Este elemento é adicionado durante o processo de fusão, antes do vazamento. Em ligas sem
a adição de sódio o silício apresenta-se na forma de plaquetas. O efeito do sódio consiste
em aumentar a energia de interface do silício com o líquido, levando a que o sistema
busque uma geometria de solidificação que diminua a quantidade de interface com o
líquido. Por isto ao invés de se formarem plaquetas formam-se bastonetes de silício. Este
efeito é responsável pela mudança de propriedades semelhante ao visto na tabela 2.

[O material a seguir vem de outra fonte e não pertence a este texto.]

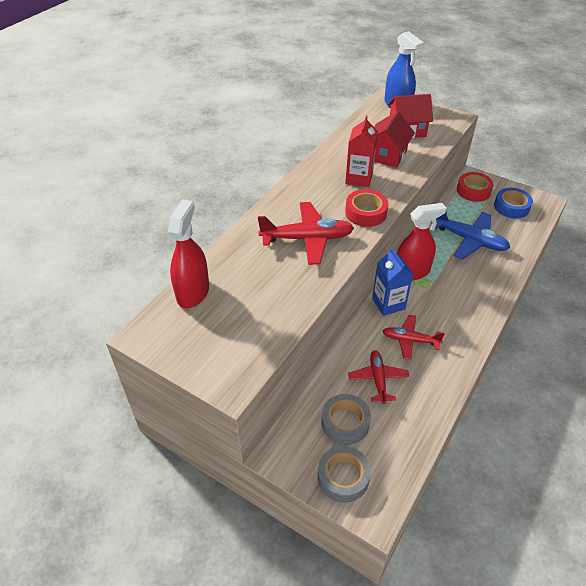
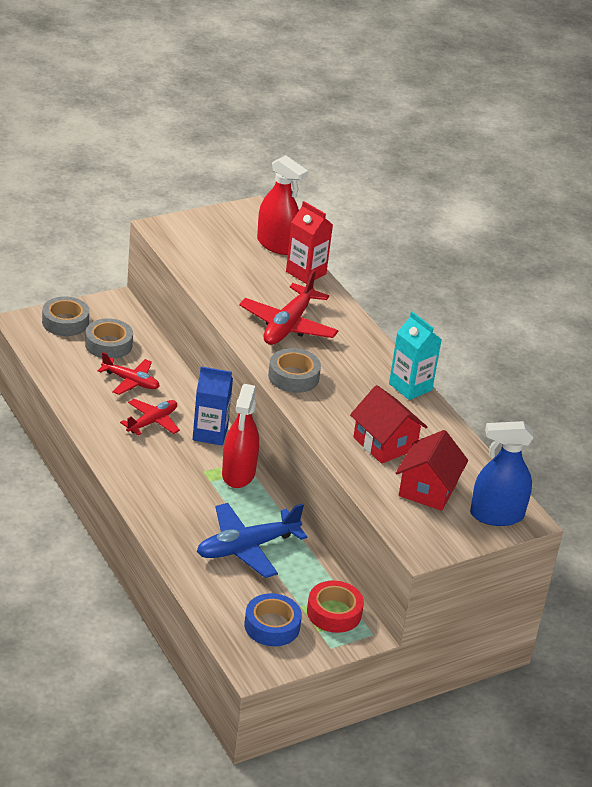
camera: 115 degrees right, 10 degrees down
red carton [345,115,378,187] -> red carton moved to [286,201,333,284]
red tape [345,189,389,227] -> grey tape [268,348,321,393]
none -> turquoise carton [389,312,442,400]

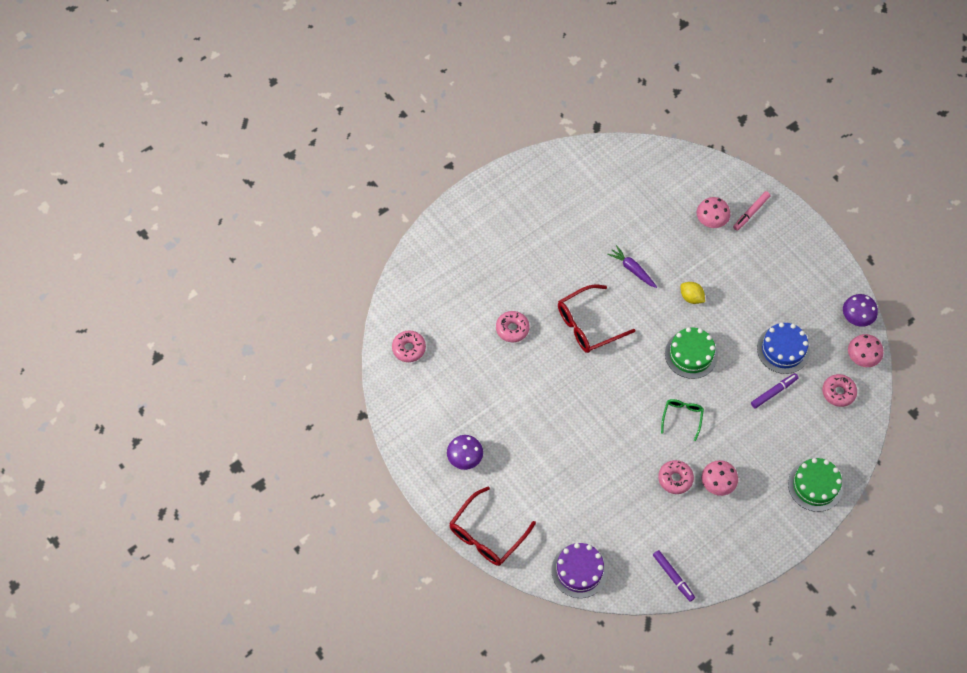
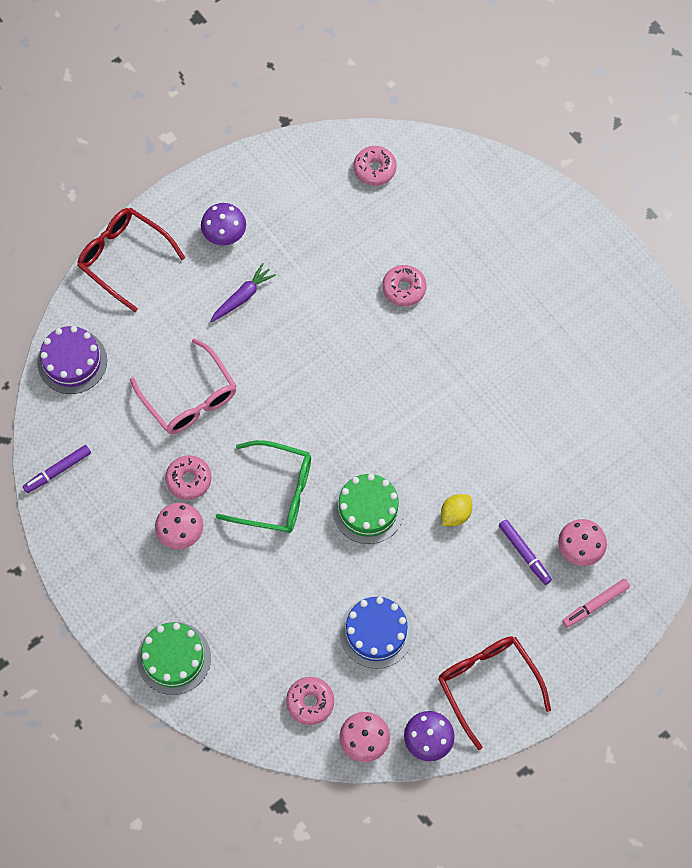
camera: 90 degrees right, 5 degrees up
red glasses [558,285,635,353] -> red glasses moved to [438,636,551,750]
purple carrot [607,245,657,288] -> purple carrot moved to [210,263,276,322]
green glasses [661,399,704,441] -> green glasses [216,440,311,533], size x1.73
pink marker [733,191,770,231] -> pink marker turned 75 degrees counterclockwise [562,579,630,628]
purple marker [751,373,799,408] -> purple marker moved to [499,519,552,585]
none -> pink glasses [130,339,237,434]

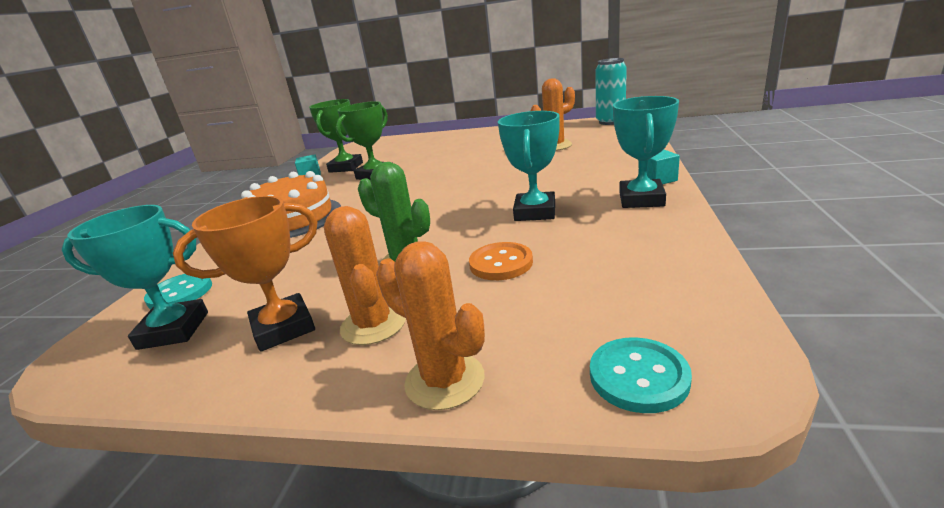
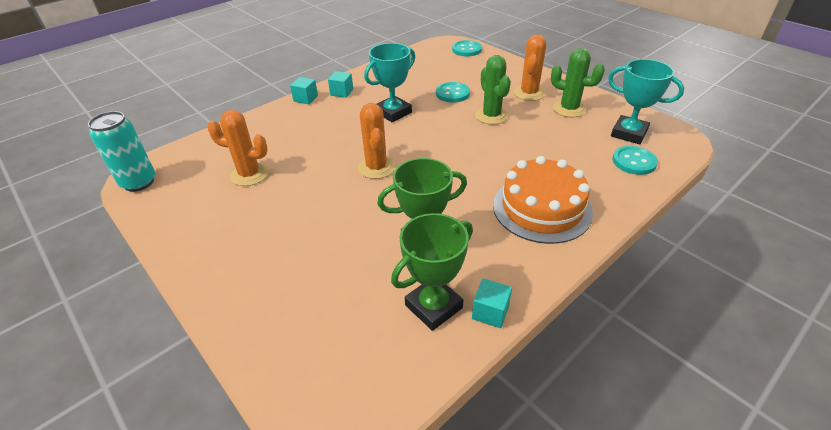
camera: 145 degrees left, 15 degrees up
orange trophy [173,196,317,352] -> green cactus [551,48,605,117]
orange cactus [376,241,485,410] -> orange cactus moved to [358,103,395,179]
orange button [469,242,533,280] -> turquoise button [436,82,470,103]
turquoise trophy [613,96,679,208] -> turquoise cube [328,71,353,98]

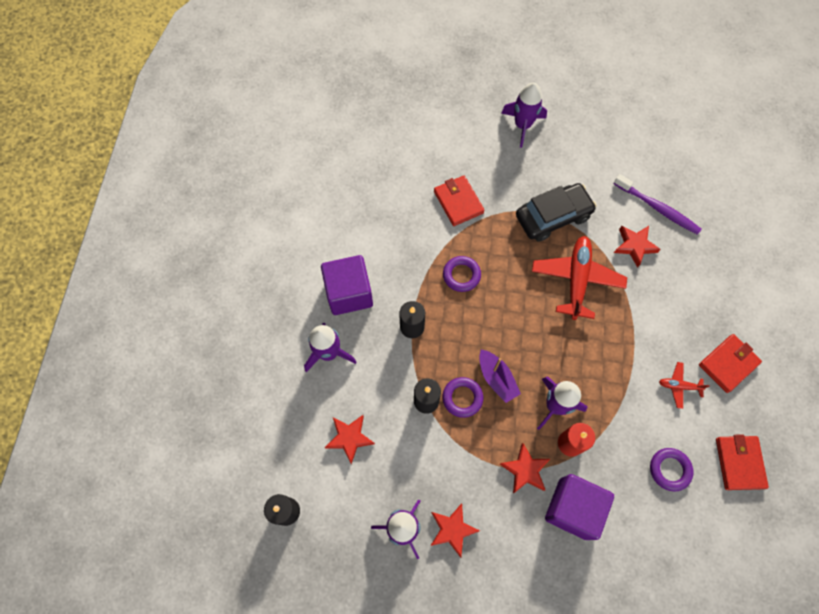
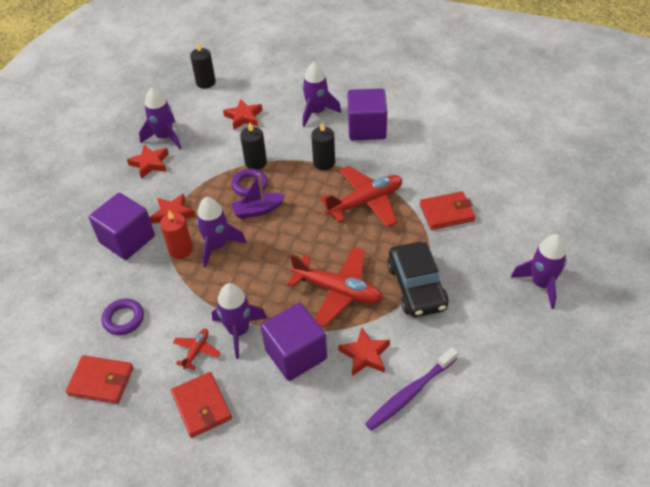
camera: 105 degrees right, 20 degrees down
purple ring [443,256,481,292] -> red plane [320,166,402,227]
none -> purple rocket [212,283,267,359]
none -> purple cube [261,303,327,381]

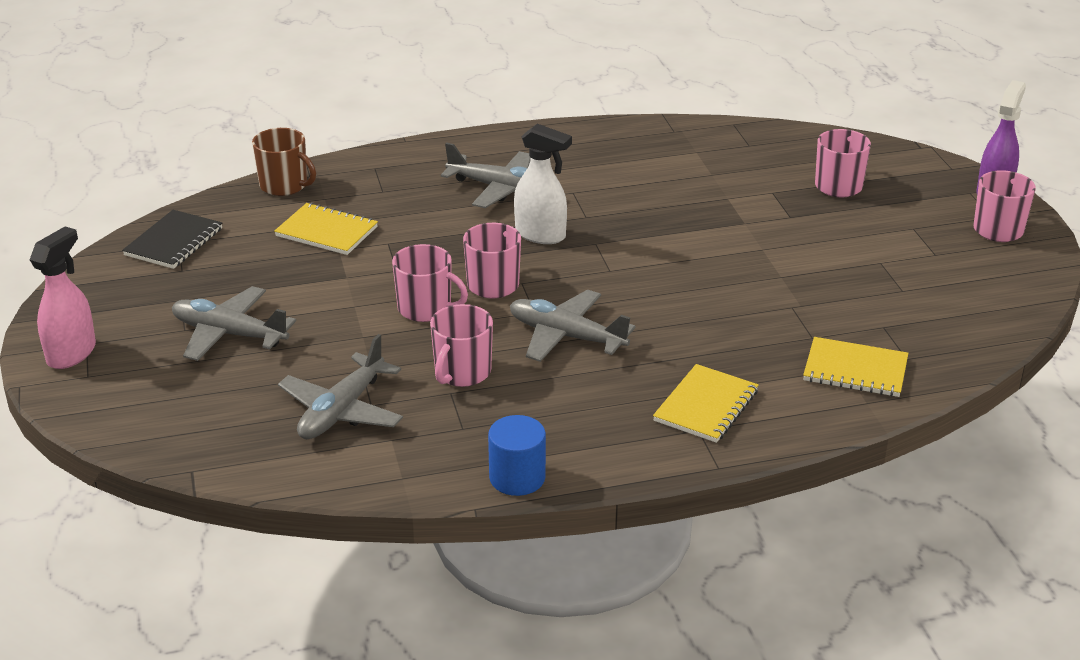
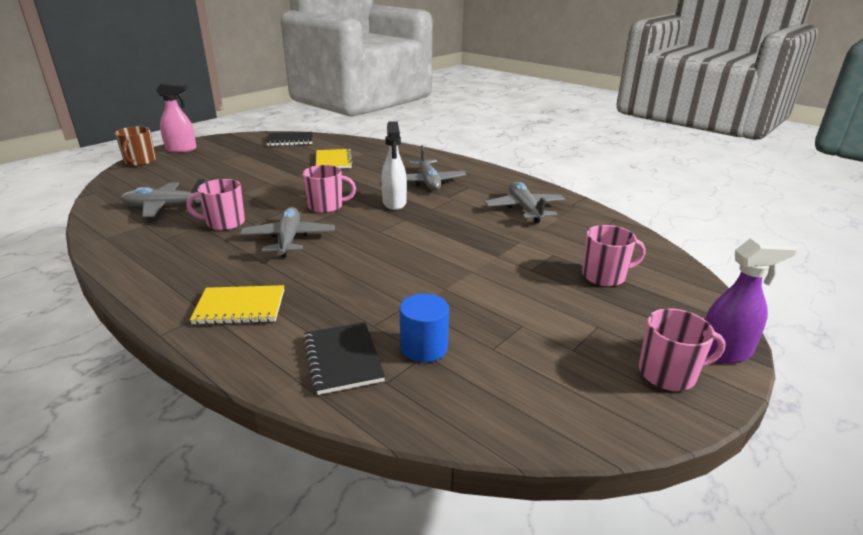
camera: 55 degrees right, 5 degrees down
grey plane [172,286,296,361] -> grey plane moved to [485,182,565,223]
brown mug [252,128,316,196] -> brown mug moved to [115,126,156,166]
pink mug [392,244,468,322] -> none
blue cylinder [488,415,546,496] -> blue cylinder moved to [400,294,449,362]
yellow notebook [803,337,908,397] -> black notebook [303,322,385,395]

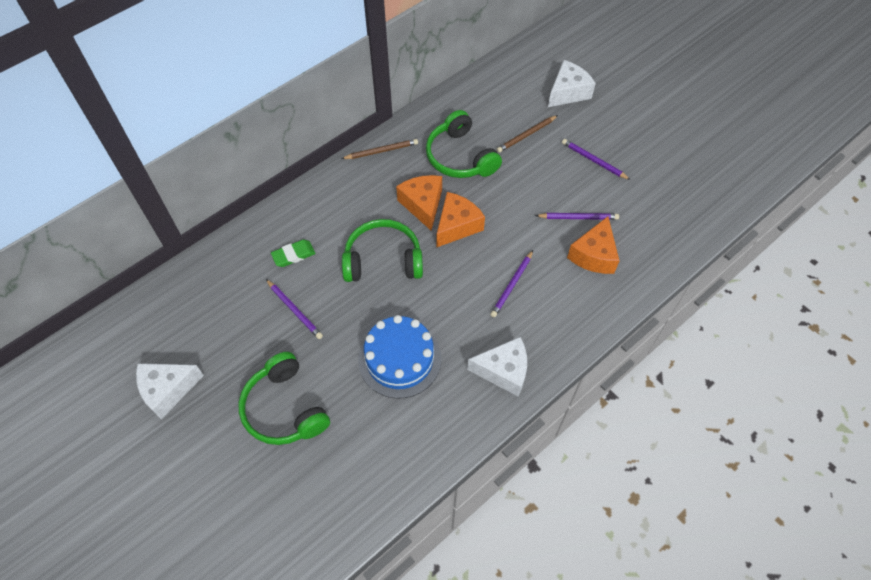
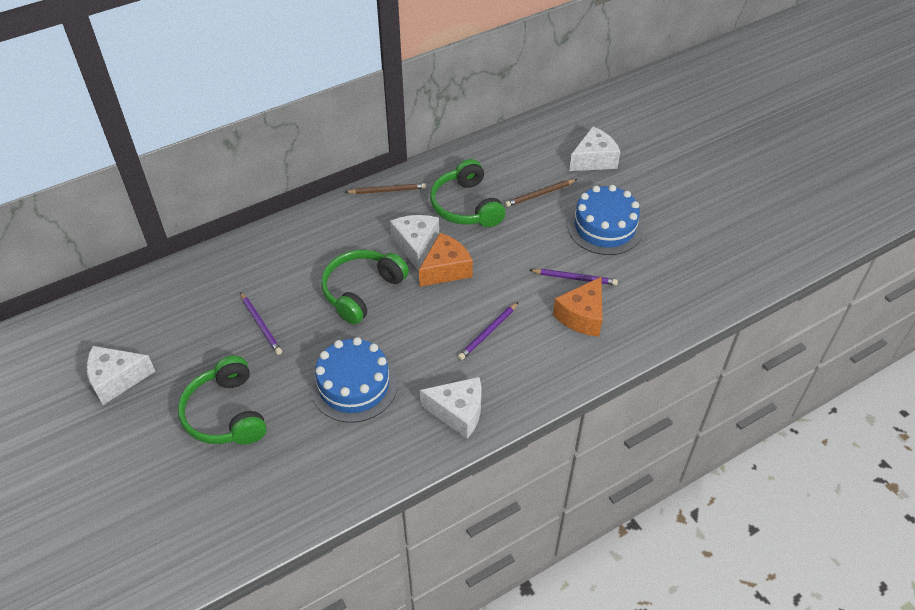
camera: 10 degrees right, 10 degrees down
green eraser [271,239,316,267] -> none
green headphones [342,219,423,282] -> green headphones turned 60 degrees counterclockwise [321,250,409,325]
orange cheese [396,175,442,231] -> white cheese [390,215,439,270]
purple pencil [562,139,631,180] -> blue cake [567,185,643,255]

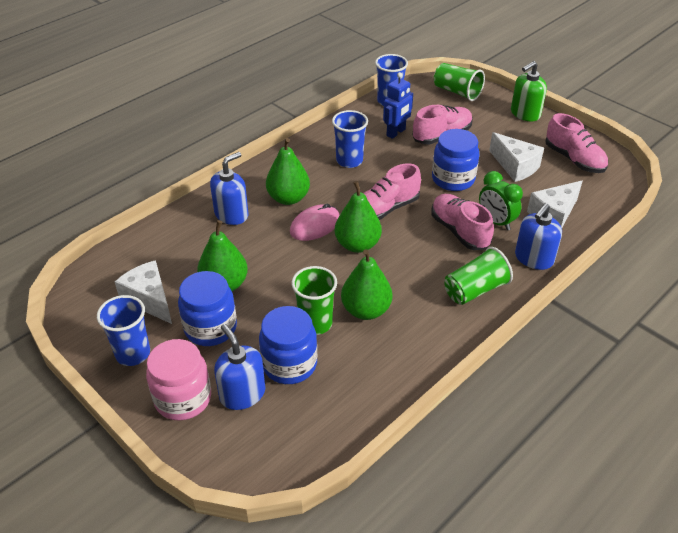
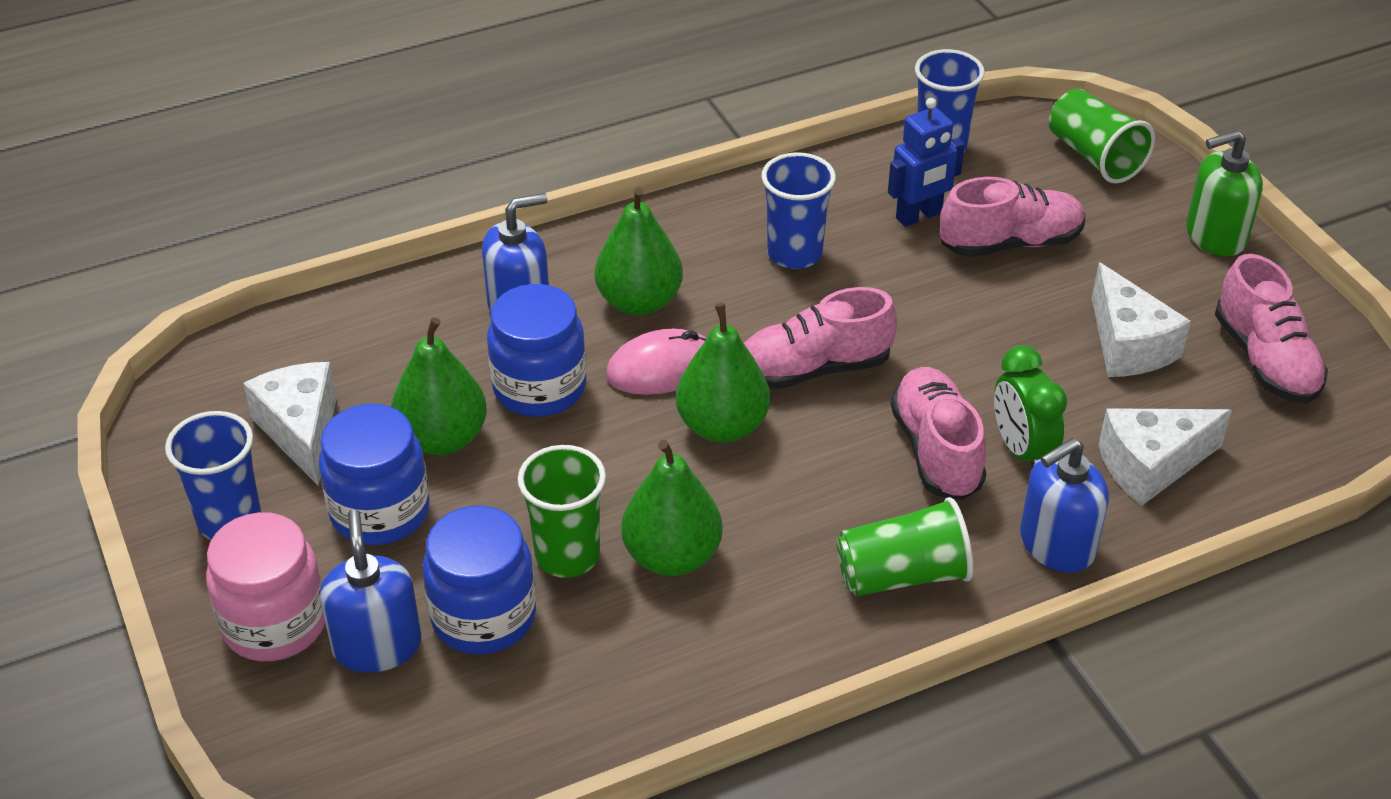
camera: 20 degrees right, 0 degrees up
blue jar [432,129,479,191] -> blue jar moved to [487,284,586,417]

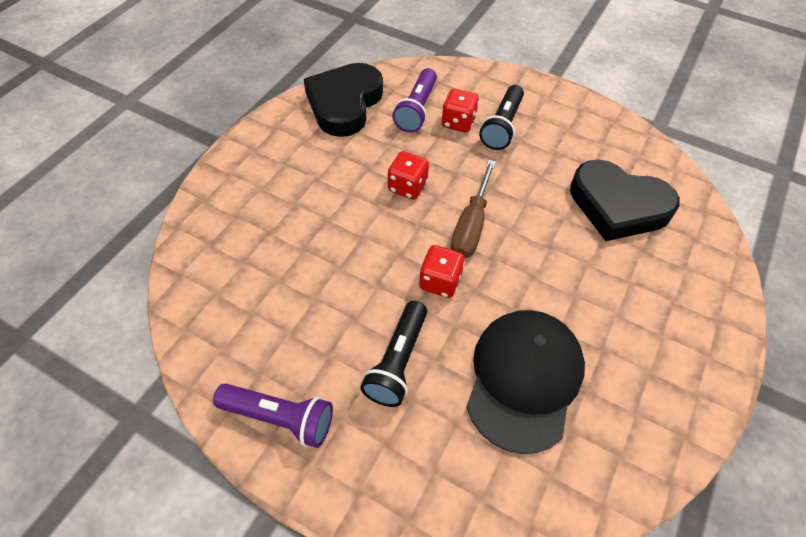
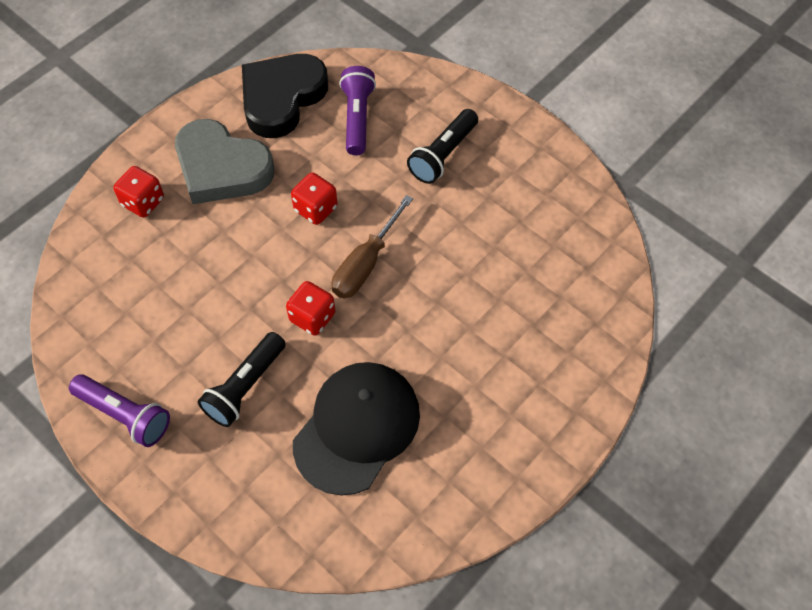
camera: 15 degrees right, 5 degrees up
purple flashlight [392,68,437,132] -> purple flashlight turned 150 degrees clockwise [339,66,376,155]
red dice [441,88,479,132] -> red dice moved to [113,166,164,218]
black heart [570,160,680,241] -> none
none -> grey heart [175,119,274,204]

A experiência mostrou que o tratamento de ligas hipereutéticas com sódio não era tão
efetivo como o que se manifestava em ligas hipoeutéticas. As ligas hipereutéticas de Al-Si
são tratadas com fósforo. Este elemento provoca refino nos cristais primários de silício sem
alterar a morfologia das fases em relação às ligas sem adição deste elemento. Entretanto o
refino causa significativa elevação das propriedades mecânicas como se vê na tabela 4.
A figura 8 mostra o efeito da modificação com Na e da inoculação com P em ligas hipo e
hiper eutéticas, respectivamente.

Figura 8. A) Liga hipoeutética sem modificação, B)mesma liga com modificação C) Liga
hiper eutética sem inoculação com P, D) Mesma liga com adição de P.

As ligas Al-Si podem ter sua microestrutura alterada pela taxa de resfriamento. Maiores
taxas de resfriamento podem ser obtidas mediante emprego de materiais de moldagem que
extraiam calor mais rapidamente como mostra o exemplo da figura 9.